The Jeep has landed mostly upright mired to the undercarriage in a deep canal.  Everything is dripping wet and slippery with silt and putrid water.

I’m slogging through marshy, knee deep muck, then scrambling on hands and knees up a sloped bank, getting tangled in my soggy, waist-length hair.

My head is so heavy.

I flop onto my side at the top, exhausted.   Even in the dark and from this peculiar angle I realize something is very wrong about Grandma’s house, which is not this red brick and has two storeys unlike this one-floor cottage.

Oh my God … Grandma!

I’m standing at the bottom of three wooden steps leading up to the front door of the cottage.    My hair hangs over my face, a sodden curtain forcing my chin into my chest.   The inside door is open and through a tattered screen I see beams of light doing a wild dance on the walls of a long hallway.

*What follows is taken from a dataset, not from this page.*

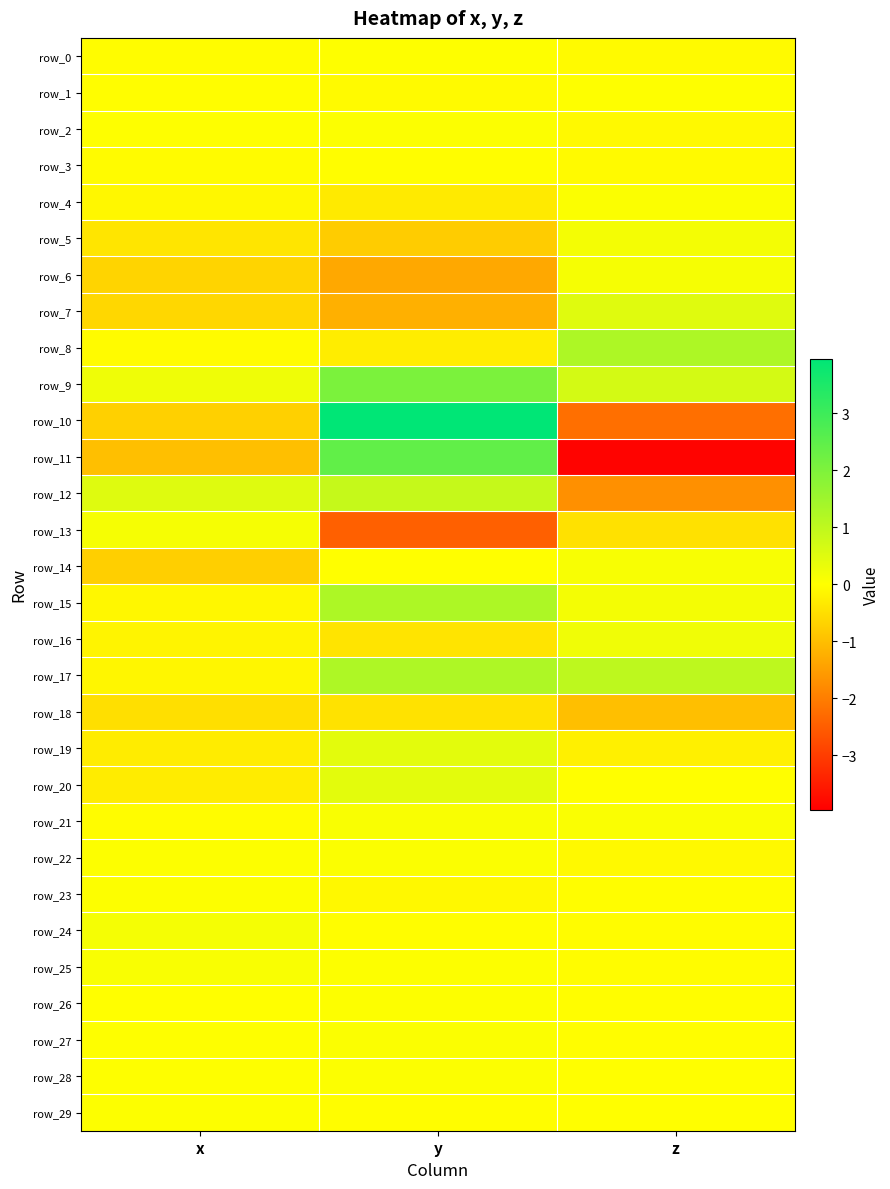

Is it true that row_5 equals 0.2 at z?

False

I’m feeling weaker with each movement and drop to my knees on the middle step.  Through the veil of wet hair I watch my hand stretch out to tap and scratch at the bottom of the rough wooden door frame, my head rests in the crook of my elbow.  My throat feels thick, bruised.

Help me!

I hear heavy footsteps racing toward the front door from inside the cottage.  

Help!

My head lolls forward again as I lower my arm.  Someone bolts through the screen door, a big boot slamming onto the top step beside my head.

“Check the baby, Ally.  I’ll see what that crash was all about.”

A man’s voice?  Where did he come from?  Ally?  A baby?

The man leaps off the top step and runs toward the corner of the house.  The screen door flaps on its hinges.

Hey!  What about me? 

I slip sideways onto my bum cradling my heavy head in both hands.

So tired.  Grandma needs help!

I lurch to my feet and follow the man around the corner.

I’m back at the top of the canal.  The Jeep sits at the bottom perched precariously on the edge of fast running water, the driver’s side partially submerged.  It’s covered in reeds and a thick layer of mud.  The back hatch is gone and, like a canned ham, the hood is rolled all the way back to the shattered windshield.  Strange, how I didn’t notice all this damage before.

You’re in shock.

A small boy, maybe two years old, crouches on the ground in front of me peaking under the edge of my hair, smiling up into my face.  I don’t want to frighten him and try to smile back.   Below us the man is straining to get to the front of the Jeep on the passenger side.

“Is Josh OK?”

Josh!  This must be the Newton’s place, three farms over.  How …

From beside me a woman answers.

“He’s just a little confused, Jim.  He slept through it all.  Can you believe that?  The back wall of his bedroom is completely gone!”

“You better see if the cell phone’s working, Ally.  Call for an ambulance.  There’s a woman in here.  She’s all twisted up in the seat belt.”

I see the woman’s hand reach down and take hold of the boy’s just as the man succeeds in wrenching the Jeep door open.

“Ally!  Wait.  Call the Sherriff instead and tell him to send the coroner.  Looks like this woman’s neck is broken.  She’s dead, Ally.”

—-

I bolt into a sitting position, my hands move automatically to examine my neck and then my hair.  The LED panel on the digital clock registers a glowing, green 4:44.  Peter is sitting up beside me, and even in the dim light I can see real terror on his face.

“What the hell was that all about?”

“What?”

“That scream … it was the worst sound I’ve ever heard!  I have goose bumps.  It must have been one bloody wicked nightmare … another one of your weird, full-length features.”

“It’s so odd, Peter, it didn’t feel like a dream at all.  It was so vivid … so real.  I was there!”

Peter falls back into the pillow with a big, noisy yawn.

“So, what time are you heading out to your grandmother’s place?